DIRECTIVES -
1. In the Pluribus poker passage, how many continuation strategies must Pluribus come up with for each of the five human players?
2. Please write out the Pluribus poker passage word for word, starting at "But Libratus was" and ending at "in multiplayer games.".

But Libratus was still playing against one other player in heads-up action. A far more challenging conundrum is playing poker with multiple players. So Pluribus builds on that earlier work with Libratus, with a few key innovations to allow it to come up with winning strategies in multiplayer games.

Sandholm and his former graduate student, Noam Brown—who is now working on his PhD with the Facebook Artificial Intelligence Research (FAIR) group—employed 'action abstraction' and 'information abstraction' approaches to reduce how many different actions the AI must consider when devising its strategy. Whenever Pluribus reaches a point in the game when it must act, it forms a subgame—a representation that provides a finer-grained abstraction of the real game, akin to a blueprint, according to Sandholm.

'It goes back a few actions and does a type of game theoretical reasoning,' he said. Each time, Pluribus must come up with four continuation strategies for each of the five human players via a new limited-lookahead search algorithm. This comes out to 'four to the power of six million different continuation strategies overall,' per Sandholm.

STORED ROWS -

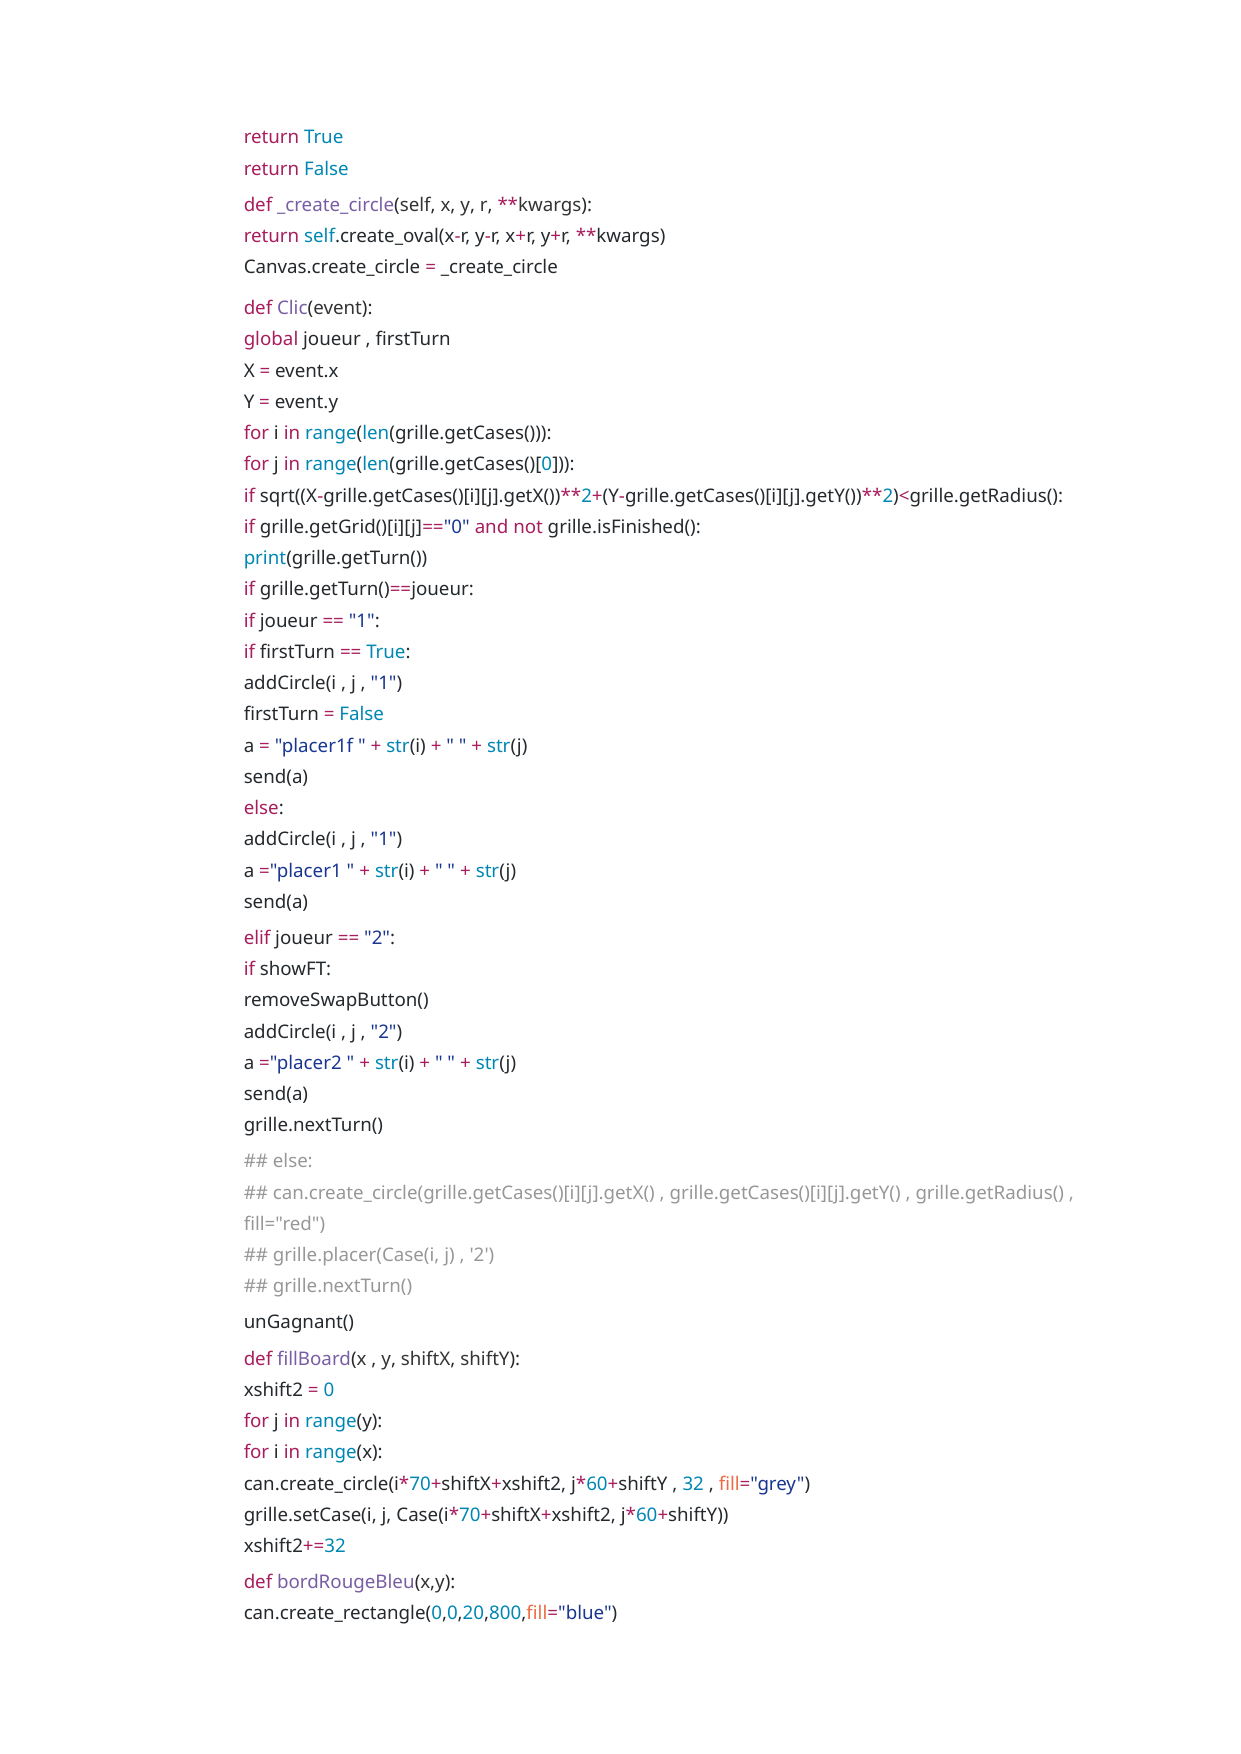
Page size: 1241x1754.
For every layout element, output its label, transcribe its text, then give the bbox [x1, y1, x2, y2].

table_cell addCircle(i , j , "1") [244, 820, 1122, 851]
table_cell for i in range(x): [244, 1433, 1122, 1464]
table_cell [118, 284, 243, 289]
table_cell grille.setCase(i, j, Case(i*70+shiftX+xshift2, j*60+shiftY)) [244, 1495, 1122, 1527]
table_cell send(a) [244, 758, 1122, 789]
table_cell [118, 981, 243, 1012]
table_cell [118, 758, 243, 789]
table_cell def _create_circle(self, x, y, r, **kwargs): [244, 185, 1122, 217]
table_cell Canvas.create_circle = _create_circle [244, 248, 1122, 279]
table_cell send(a) [244, 883, 1122, 914]
table_cell [118, 1173, 243, 1236]
table_cell global joueur , firstTurn [244, 320, 1122, 351]
table_cell ## grille.placer(Case(i, j) , '2') [244, 1236, 1122, 1267]
table_cell [118, 508, 243, 539]
table_cell send(a) [244, 1075, 1122, 1106]
table_cell [118, 1527, 243, 1558]
table_cell [244, 914, 1122, 918]
table_cell [244, 1298, 1122, 1303]
table_cell [118, 1464, 243, 1495]
table_cell [118, 633, 243, 664]
table_cell ## can.create_circle(grille.getCases()[i][j].getX() , grille.getCases()[i][j].getY() , grille.getRadius() , fill="red") [244, 1173, 1122, 1236]
table_cell [118, 1339, 243, 1370]
table_cell [118, 1142, 243, 1173]
table_cell elif joueur == "2": [244, 919, 1122, 950]
table_cell [118, 1495, 243, 1527]
table_cell [118, 919, 243, 950]
table_cell [244, 1137, 1122, 1142]
table_cell [118, 217, 243, 248]
table_cell [118, 1303, 243, 1334]
table_cell [118, 1236, 243, 1267]
table_cell [118, 118, 243, 149]
table_cell removeSwapButton() [244, 981, 1122, 1012]
table_cell [118, 248, 243, 279]
table_cell X = event.x [244, 351, 1122, 382]
table_cell return False [244, 149, 1122, 181]
table_cell if firstTurn == True: [244, 633, 1122, 664]
table_cell Y = event.y [244, 383, 1122, 414]
table_cell [118, 539, 243, 570]
table_cell [118, 570, 243, 601]
table_cell [118, 1137, 243, 1142]
table_cell [118, 695, 243, 726]
table_cell [118, 914, 243, 918]
table_cell [118, 1402, 243, 1433]
table_cell [118, 601, 243, 632]
table_cell for i in range(len(grille.getCases())): [244, 414, 1122, 445]
table_cell xshift2+=32 [244, 1527, 1122, 1558]
table_cell a = "placer1f " + str(i) + " " + str(j) [244, 726, 1122, 757]
table_cell [244, 1558, 1122, 1563]
table_cell [118, 950, 243, 981]
table_cell [118, 1563, 243, 1594]
table_cell [244, 181, 1122, 185]
table_cell def Clic(event): [244, 289, 1122, 320]
table_cell def fillBoard(x , y, shiftX, shiftY): [244, 1339, 1122, 1370]
table_cell [244, 1334, 1122, 1339]
table_cell xshift2 = 0 [244, 1370, 1122, 1402]
table_cell if joueur == "1": [244, 601, 1122, 632]
table_cell unGagnant() [244, 1303, 1122, 1334]
table_cell for j in range(y): [244, 1402, 1122, 1433]
table_cell [118, 1558, 243, 1563]
table_cell [118, 1594, 243, 1625]
table_cell [118, 1106, 243, 1137]
table_cell if sqrt((X-grille.getCases()[i][j].getX())**2+(Y-grille.getCases()[i][j].getY())**2)<grille.getRadius(): [244, 476, 1122, 507]
table_cell return True [244, 118, 1122, 149]
table_cell ## grille.nextTurn() [244, 1267, 1122, 1298]
table_cell [118, 1044, 243, 1075]
table_cell [118, 445, 243, 476]
table_cell for j in range(len(grille.getCases()[0])): [244, 445, 1122, 476]
table_cell [118, 726, 243, 757]
table_cell [118, 185, 243, 217]
table_cell [118, 1075, 243, 1106]
table_cell [118, 1298, 243, 1303]
table_cell can.create_rectangle(0,0,20,800,fill="blue") [244, 1594, 1122, 1625]
table_cell [118, 476, 243, 507]
table_cell if grille.getTurn()==joueur: [244, 570, 1122, 601]
table_cell [118, 1370, 243, 1402]
table_cell [118, 279, 243, 284]
table_cell can.create_circle(i*70+shiftX+xshift2, j*60+shiftY , 32 , fill="grey") [244, 1464, 1122, 1495]
table_cell [118, 383, 243, 414]
table_cell [244, 279, 1122, 284]
table_cell [118, 789, 243, 820]
table_cell [118, 149, 243, 181]
table_cell print(grille.getTurn()) [244, 539, 1122, 570]
table_cell [118, 1012, 243, 1043]
table_cell a ="placer2 " + str(i) + " " + str(j) [244, 1044, 1122, 1075]
table_cell [118, 883, 243, 914]
table_cell ## else: [244, 1142, 1122, 1173]
table_cell [118, 820, 243, 851]
table_cell a ="placer1 " + str(i) + " " + str(j) [244, 851, 1122, 882]
table_cell [118, 1433, 243, 1464]
table_cell [118, 664, 243, 695]
table_cell addCircle(i , j , "2") [244, 1012, 1122, 1043]
table_cell if grille.getGrid()[i][j]=="0" and not grille.isFinished(): [244, 508, 1122, 539]
table_cell addCircle(i , j , "1") [244, 664, 1122, 695]
table_cell [118, 851, 243, 882]
table_cell [118, 181, 243, 185]
table_cell [118, 414, 243, 445]
table_cell [118, 1334, 243, 1339]
table_cell [118, 1267, 243, 1298]
table_cell if showFT: [244, 950, 1122, 981]
table_cell firstTurn = False [244, 695, 1122, 726]
table_cell [244, 284, 1122, 289]
table_cell [118, 320, 243, 351]
table_cell return self.create_oval(x-r, y-r, x+r, y+r, **kwargs) [244, 217, 1122, 248]
table_cell [118, 351, 243, 382]
table_cell grille.nextTurn() [244, 1106, 1122, 1137]
table_cell def bordRougeBleu(x,y): [244, 1563, 1122, 1594]
table_cell [118, 289, 243, 320]
table_cell else: [244, 789, 1122, 820]
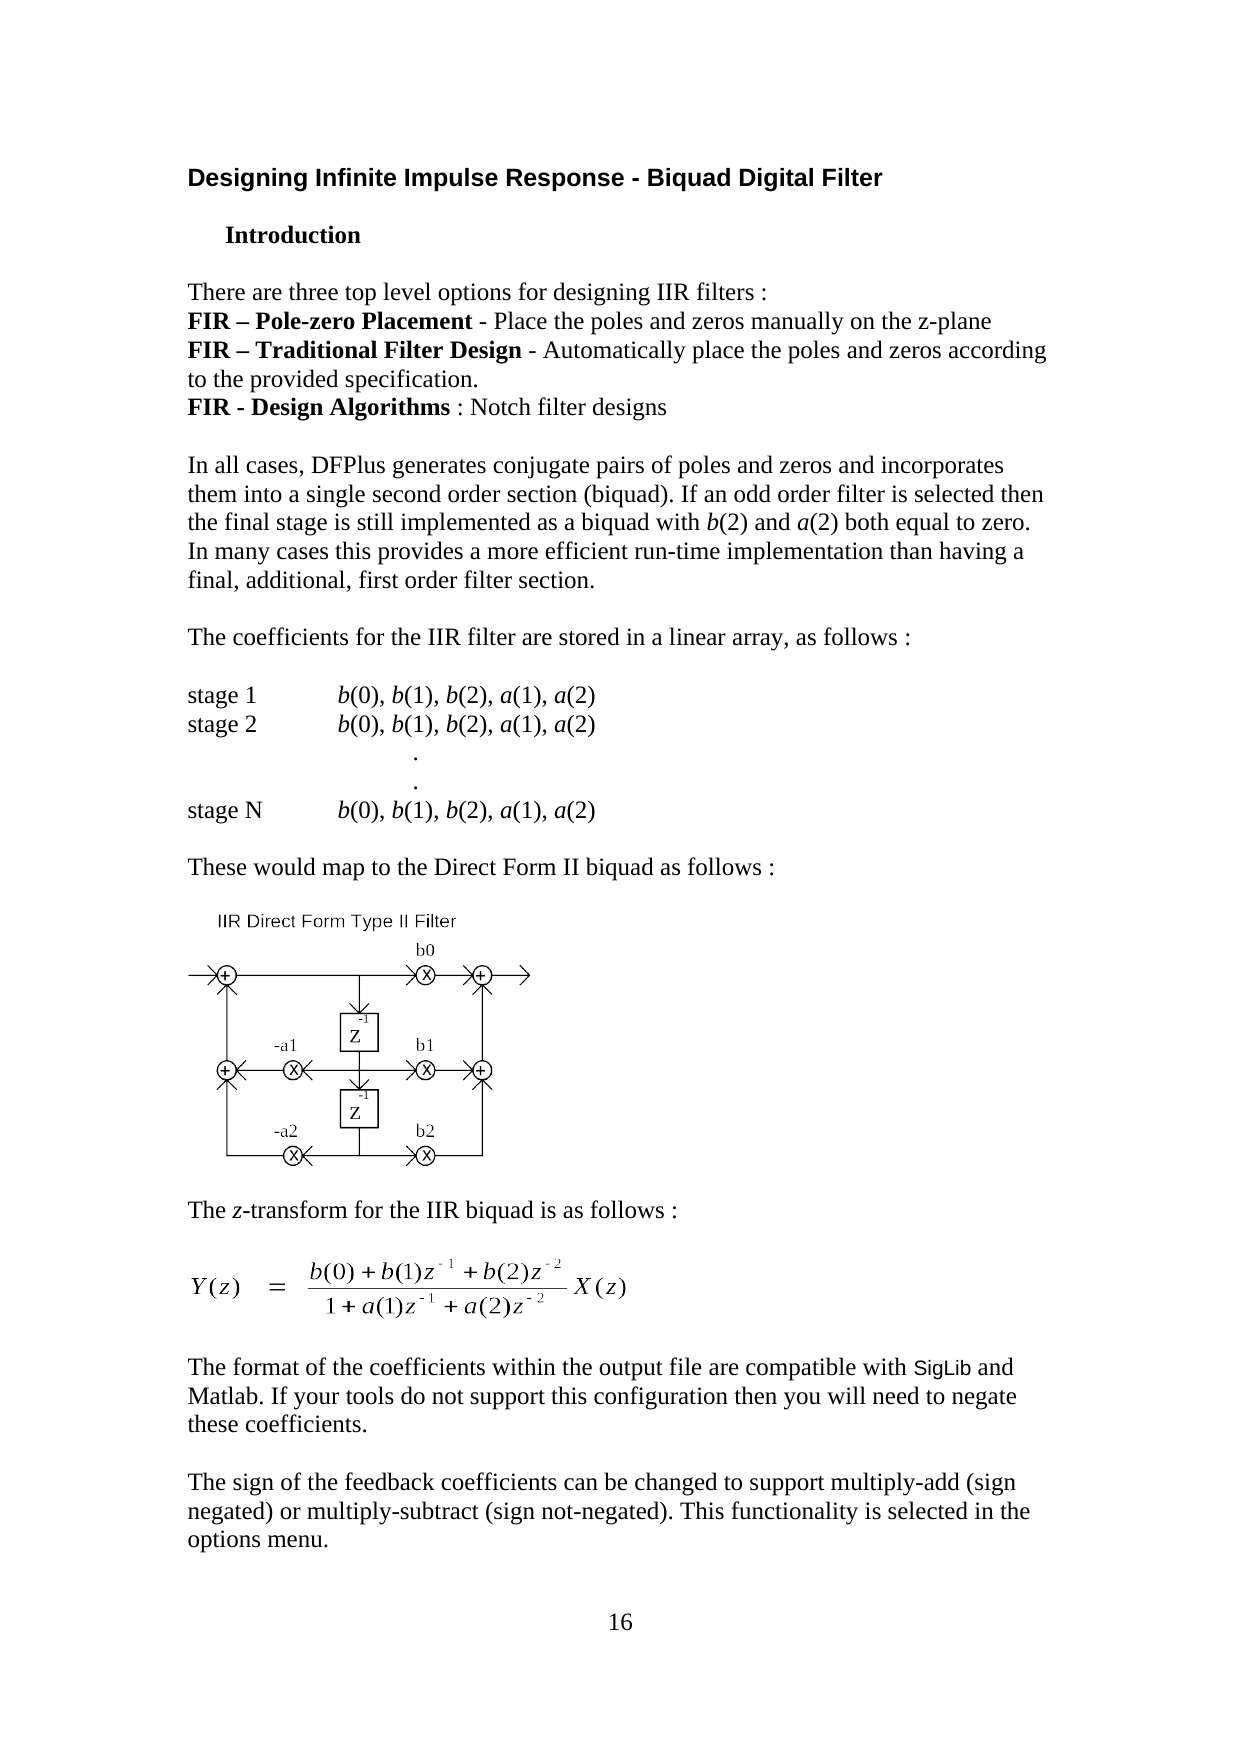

ANSWERS IN ORDER -
1. Four.

2.
But Libratus was still playing against one other player in heads-up action. A far more challenging conundrum is playing poker with multiple players. So Pluribus builds on that earlier work with Libratus, with a few key innovations to allow it to come up with winning strategies in multiplayer games.